比較例Bに従い、目的質量各300mgの圧密物を、同じ様式で、市販で入手可能な競合ポリマー物質Bからプレスする。これは良好な粉末流動特性を有することを目的とする。競合ポリマー物質は、ヒドロキシプロピルメチルセルロースであって、メトキシル量19〜24パーセント、ヒドロキシプロポキシル量7〜12パーセント、公称粘度約4000mPa.s、平均粒径約200マイクロメートル、粒子サイズ分布スパン約1、平均アスペクト比約1.6および沈降させていない状態での嵩密度約0.45g/cm3を有するものである。
下記表5は、上記のロディゲ造粒機、高剪断造粒機、および流体床造粒機を用いて粒状化された実施例2の粒状物質からプレスされる圧密物、および市販で入手可能な競合ポリマー物質Bからプレスされる圧密物の引張強度を示す。
Figure 2010523688
流体床造粒を介して形成されるヒドロキシプロピルメチルセルロース圧密物についてのより高い引張強度は、この粒状物質の、高剪断造粒およびロディゲ造粒を介して形成されるヒドロキシプロピルメチルセルロース圧密物に対する改善された圧密化能特性を示し、これは次には、比較例Bに係る競合のヒドロキシプロピルメチルセルロース物質に対して改善された圧密化能特性を示す。比較例Aの非粒状化METHOCEL K4M Premium CR Gradeヒドロキシプロピルメチルセルロース(これは、種々の造粒方法のための供給物質として用いる)からの圧密物は優れた引張強度を有するが、粉末形状の供給物質は不十分な流動特性を有する(実施例1および比較例Aに示す通り)。
図3は、圧密物の引張強度を、圧密圧力xの関数で、a)流体床造粒を介して形成される本発明の粒状物質、およびb)比較例Bの物質について示す。図3は、流体床造粒を介して形成される本発明の粒状物質から形成される圧密物が、より高い引張強度を有するのみでなく、より高い傾きΔy/Δxも示すことを示す。
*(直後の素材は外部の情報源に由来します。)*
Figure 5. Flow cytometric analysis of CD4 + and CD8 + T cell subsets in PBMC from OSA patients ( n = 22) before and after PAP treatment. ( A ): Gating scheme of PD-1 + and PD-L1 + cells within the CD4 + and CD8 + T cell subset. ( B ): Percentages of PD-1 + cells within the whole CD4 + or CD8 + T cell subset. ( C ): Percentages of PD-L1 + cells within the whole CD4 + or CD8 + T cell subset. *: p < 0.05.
本発明の粒状物質の優れた圧密化能は、下記表6に示すように、実施上の意義を医薬処方に持ち越す。表6に列挙する組成の医薬処方を調製する。各処方からの錠剤は、Manesty Beta Tablet Pressを用いて、目的錠剤質量各400mgおよび目的圧縮力22.2kN(5000ポンド力)で形成し、圧密圧力266MPaを生成する。プレスにおいて用いる工具は13/32”(10.3mm)、丸型の平坦面およびベベルエッジのものである。各錠剤を、分析用天秤を用いて計量し、次いで各錠剤をHT−300Hardness Testerを用いて破砕する。示される硬度値は10錠剤の平均である。
Figure 2010523688

Claims (25)

  1. 平均粒径150〜800マイクロメートルを有し、圧密圧力266MPaに供したときに引張強度が少なくとも1.7MPaである圧密物をもたらす圧密化能を有し、主成分がセルロース誘導体、アルキレンオキサイドホモ−もしくはコポリマーまたはこれらのブレンド物である、粒状物質。
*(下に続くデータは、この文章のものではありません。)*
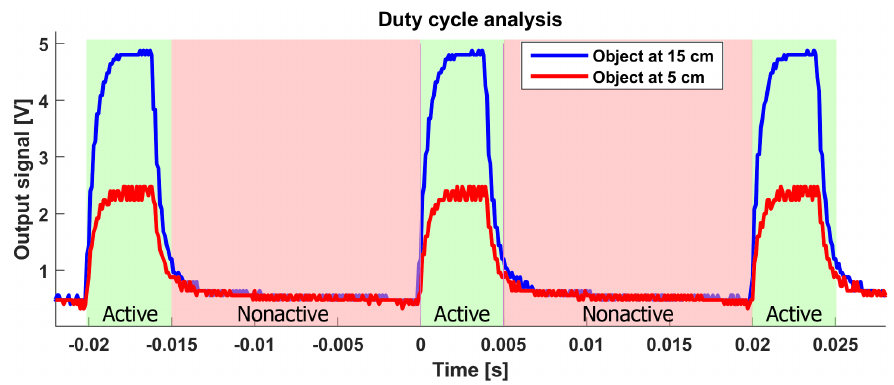
Figure 10. Oscillogram of analog sensor output at 50 Hz and 20% duty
  2. 沈降させていない状態での嵩密度が、0.1〜0.35g/cm3である、請求項1に記載の粒状物質。
  3. 平均粒径150〜800マイクロメートルおよび沈降させていない状態での嵩密度0.1〜0.35g/cm3を有し、主成分がセルロース誘導体、アルキレンオキサイドホモ−もしくはコポリマーまたはこれらのブレンド物である、粒状物質。
  4. 圧密圧力266MPaに供したときに引張強度が少なくとも1.7MPaである圧密物をもたらす圧密化能を有する、請求項3に記載の粒状物質。
  5. 粒子サイズ分布スパンが0.75〜4である、請求項1〜4のいずれかに記載の粒状物質。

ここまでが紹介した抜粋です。